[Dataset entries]

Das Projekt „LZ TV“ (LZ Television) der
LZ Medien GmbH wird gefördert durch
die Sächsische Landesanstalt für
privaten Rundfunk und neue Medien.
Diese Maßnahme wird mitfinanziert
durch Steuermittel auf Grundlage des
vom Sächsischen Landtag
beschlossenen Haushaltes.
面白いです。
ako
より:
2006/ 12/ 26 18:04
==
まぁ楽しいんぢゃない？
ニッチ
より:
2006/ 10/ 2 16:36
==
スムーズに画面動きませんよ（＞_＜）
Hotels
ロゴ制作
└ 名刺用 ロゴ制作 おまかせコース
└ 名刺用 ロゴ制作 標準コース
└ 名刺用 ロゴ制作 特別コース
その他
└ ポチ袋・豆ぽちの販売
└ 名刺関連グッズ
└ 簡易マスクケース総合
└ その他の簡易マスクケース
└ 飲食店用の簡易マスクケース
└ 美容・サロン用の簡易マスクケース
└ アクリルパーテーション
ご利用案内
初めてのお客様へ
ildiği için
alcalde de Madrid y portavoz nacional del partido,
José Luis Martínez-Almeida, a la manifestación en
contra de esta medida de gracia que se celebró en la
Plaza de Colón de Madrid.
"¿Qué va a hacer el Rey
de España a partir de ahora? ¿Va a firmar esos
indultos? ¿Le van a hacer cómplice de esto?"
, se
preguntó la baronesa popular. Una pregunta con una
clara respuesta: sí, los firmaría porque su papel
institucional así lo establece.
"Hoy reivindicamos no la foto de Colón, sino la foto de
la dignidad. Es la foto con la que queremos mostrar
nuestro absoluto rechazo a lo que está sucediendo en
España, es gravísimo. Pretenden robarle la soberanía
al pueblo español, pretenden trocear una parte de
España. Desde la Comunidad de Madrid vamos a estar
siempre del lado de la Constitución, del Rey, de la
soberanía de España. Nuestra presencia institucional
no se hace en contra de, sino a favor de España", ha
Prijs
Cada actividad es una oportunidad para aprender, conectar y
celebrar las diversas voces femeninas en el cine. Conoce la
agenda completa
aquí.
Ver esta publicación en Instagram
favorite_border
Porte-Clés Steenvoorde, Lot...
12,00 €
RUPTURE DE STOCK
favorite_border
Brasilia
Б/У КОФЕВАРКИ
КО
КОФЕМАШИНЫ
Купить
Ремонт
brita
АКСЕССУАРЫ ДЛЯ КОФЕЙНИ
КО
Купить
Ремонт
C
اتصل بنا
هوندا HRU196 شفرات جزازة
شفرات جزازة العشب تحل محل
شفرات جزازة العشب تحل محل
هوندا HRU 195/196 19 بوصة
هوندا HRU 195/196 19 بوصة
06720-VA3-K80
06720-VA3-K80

◆ Task to complete: Print the lines unchanged, from the first line through the line containing "contra de esta", including that line.

◆ Answer to this problem:
Das Projekt „LZ TV“ (LZ Television) der
LZ Medien GmbH wird gefördert durch
die Sächsische Landesanstalt für
privaten Rundfunk und neue Medien.
Diese Maßnahme wird mitfinanziert
durch Steuermittel auf Grundlage des
vom Sächsischen Landtag
beschlossenen Haushaltes.
面白いです。
ako
より:
2006/ 12/ 26 18:04
==
まぁ楽しいんぢゃない？
ニッチ
より:
2006/ 10/ 2 16:36
==
スムーズに画面動きませんよ（＞_＜）
Hotels
ロゴ制作
└ 名刺用 ロゴ制作 おまかせコース
└ 名刺用 ロゴ制作 標準コース
└ 名刺用 ロゴ制作 特別コース
その他
└ ポチ袋・豆ぽちの販売
└ 名刺関連グッズ
└ 簡易マスクケース総合
└ その他の簡易マスクケース
└ 飲食店用の簡易マスクケース
└ 美容・サロン用の簡易マスクケース
└ アクリルパーテーション
ご利用案内
初めてのお客様へ
ildiği için
alcalde de Madrid y portavoz nacional del partido,
José Luis Martínez-Almeida, a la manifestación en
contra de esta medida de gracia que se celebró en la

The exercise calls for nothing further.